Zahlreiche Amphibien und Insekten sind giftig. Das ist vermutlich den meisten Menschen bekannt, die Tiere benötigen das Gift entweder für die Jagd oder zum Eigenschutz. Doch dass auch einige Vogelarten giftig sein können, war bisher unklar.
Forscher entdeckten nun bei zwei Vogelarten ein Nervengift im Gefieder der Tiere. Ihre Untersuchungsergebnisse veröffentlichten Kasun H. Hodawatta, Haofu Hu und neun weitere Autoren in Form einer Studie im Fachmagazin Molecular Ecology.
Ziel der Untersuchungen war es, herauszufinden, wie sich Gifte in der Tierwelt weiterentwickeln, beschreibt Hodawatta: „Die Toxizität hat sich mehrmals im gesamten Baum des Lebens entwickelt und erfüllt wichtige Funktionen im Zusammenhang mit Jagd, Verteidigung und Parasitenabschreckung. Toxine werden entweder in situ vom toxischen Organismus selbst oder den damit verbundenen Symbionten produziert oder durch die Ernährung erworben.“
Nervengift in Neuguinea
Den Forschern war bereits bekannt, dass der in Neuguinea ansässige Pitohui ein Gift auf seinen Federn trägt. Auf der Suche nach weiteren giftigen Vogelarten stießen die Forscher im Dschungel auf den Bergdickkopf – Pachycephala schlegelii und den Rotnackenpfeifer – Aleadryas rufinucha.
Für ihre Untersuchungen sammelten sie Federn von 27 verschiedenen Vogelarten. Diese untersuchten sie auf verschiedene Gifte. Bei den genannten Spezies zeigte sich, dass ihr Gefieder mit dem Neurotoxin Batrachotoxin benetzt war. Dieses Nervengift ist bereits durch den südamerikanischen Pfeilgiftfrosch bekannt.
„Unsere Arbeit dokumentiert zwei neue toxische Vogelarten und zeigt, dass toxische Vögel mehrere Mutationen im SCN4A-Gen tragen […]. Obwohl sich diese Mutationen von denen unterscheiden, die in neotropischen Phyllobates-Giftpfeilfröschen vorhanden sind, treten sie in den gleichen Segmenten auf.“
Kommen Menschen oder andere Tiere mit seiner Haut in Berührung, sind Schmerzen, Juckreiz und Lähmungen die Folge. In hoher Dosis könnte das Gift sogar zu Krampfanfällen und einem Herzstillstand in Folge von Muskelversagen führen.
Nicht gefährlich, aber unangenehm
Ähnlich wie auch andere Tierarten scheinen die Vögel das Gift zum Eigenschutz zu produzieren. Die Konzentration ist sehr gering und wird auf etwa ein Nanogramm pro Milligramm Federgewicht geschätzt.
Für Menschen stellen die Vögel allerdings keine Gefahr dar. Dennoch waren die Untersuchungen der Tiere für die Wissenschaftler nicht angenehm. Auch sie litten unter Juckreiz und einem Kribbeln auf der Haut. Für Insekten oder kleine Säugetiere, die mit den Federn in Berührung kommen würden, wären die Folgen in jedem Fall schwerwiegender.
Die Vögel produzieren ihr Gift über ihre Nahrung
Nachdem die Forscher das Gift nun auch bei Vögeln nachgewiesen hatten, galt es herauszufinden, wie die Tiere dazu kommen. Dazu untersuchten sie einige tote Exemplare und wurden sofort fündig.

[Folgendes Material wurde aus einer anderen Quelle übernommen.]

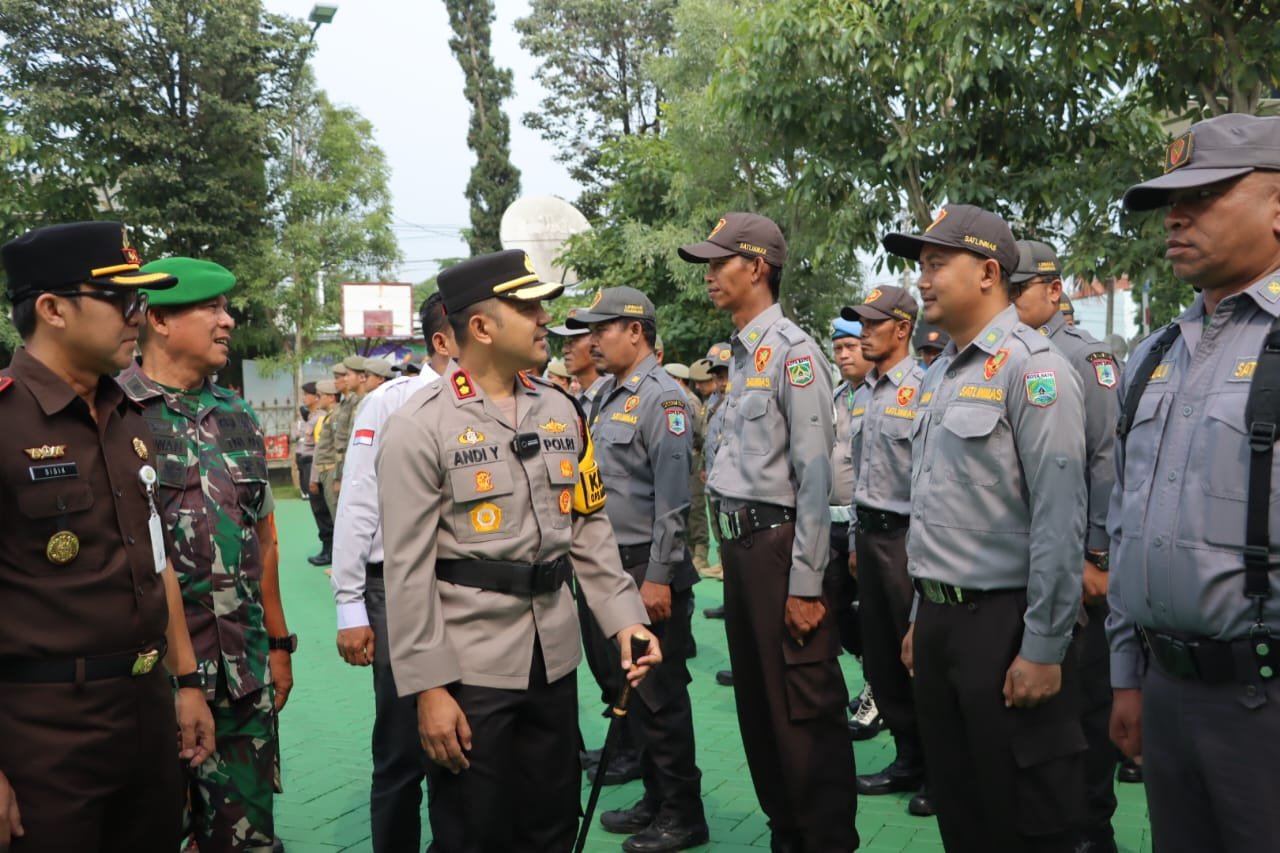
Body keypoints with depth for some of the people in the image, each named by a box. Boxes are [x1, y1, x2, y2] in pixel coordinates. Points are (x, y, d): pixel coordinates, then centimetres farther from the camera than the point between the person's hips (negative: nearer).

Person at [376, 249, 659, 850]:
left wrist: (625, 618, 2)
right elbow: (408, 571, -12)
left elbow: (590, 529, 12)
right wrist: (428, 687, -14)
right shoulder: (420, 427, -10)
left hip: (555, 658, 5)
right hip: (468, 666, -5)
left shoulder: (561, 411, 7)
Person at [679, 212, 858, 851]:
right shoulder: (740, 354, 12)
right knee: (755, 702, 17)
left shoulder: (792, 352, -14)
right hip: (740, 541, 9)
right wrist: (732, 548, 15)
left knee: (803, 709, 1)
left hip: (779, 543, -9)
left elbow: (815, 476, -17)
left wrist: (805, 583, -17)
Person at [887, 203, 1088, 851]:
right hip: (939, 616, 8)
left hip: (1002, 621, -8)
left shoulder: (1029, 366, -13)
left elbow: (1059, 518, -18)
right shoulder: (937, 375, 13)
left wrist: (1044, 648, -19)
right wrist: (920, 618, 18)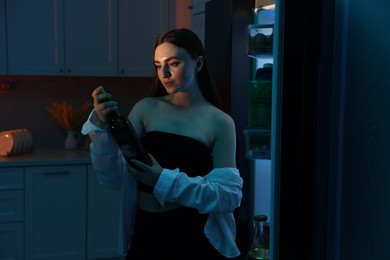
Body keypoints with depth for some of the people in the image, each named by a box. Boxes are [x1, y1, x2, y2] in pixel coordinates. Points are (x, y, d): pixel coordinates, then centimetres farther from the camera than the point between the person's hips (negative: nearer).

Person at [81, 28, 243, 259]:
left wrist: (166, 181, -22)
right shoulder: (146, 109, -1)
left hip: (196, 238, -2)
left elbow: (231, 195, -12)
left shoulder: (220, 122, -5)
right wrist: (102, 127, -18)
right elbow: (114, 179, -3)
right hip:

Im Magen der Vögel fanden sich Rückstände einer Insektenart namens Choresine. Diese enthalten das Gift Batrachotoxin. Nun wird vermutet, dass die giftigen Vogelarten das Nervengift genau wie der Giftpfeilfrosch herstellen, über die Nahrungsaufnahme.
Infolgedessen stellte sich jetzt jedoch die Frage, warum die Tiere nicht selbst unter den Folgen des Giftes leiden, wenn sie die giftigen Insekten fressen. Das ließ sich durch eine einfache Untersuchung beantworten. Die Wissenschaftler erforschten die Tiere auf Genmutationen: „Die Vögel haben tatsächlich Mutationen in den Genen, die die Natriumkanäle regulieren – aber sie liegen an anderen Stellen als bei den Fröschen“
Ähnlich wie bei den giftigen Fröschen, fand der Körper der Vögel also einen Weg, gegen das Gift immun zu werden. Die Forscher beschreiben diese Weiterentwicklung als konvergente Evolution und gehen davon aus, dass auch zahlreiche andere Vogelarten diesen Abwehrmechanismus anwenden würden.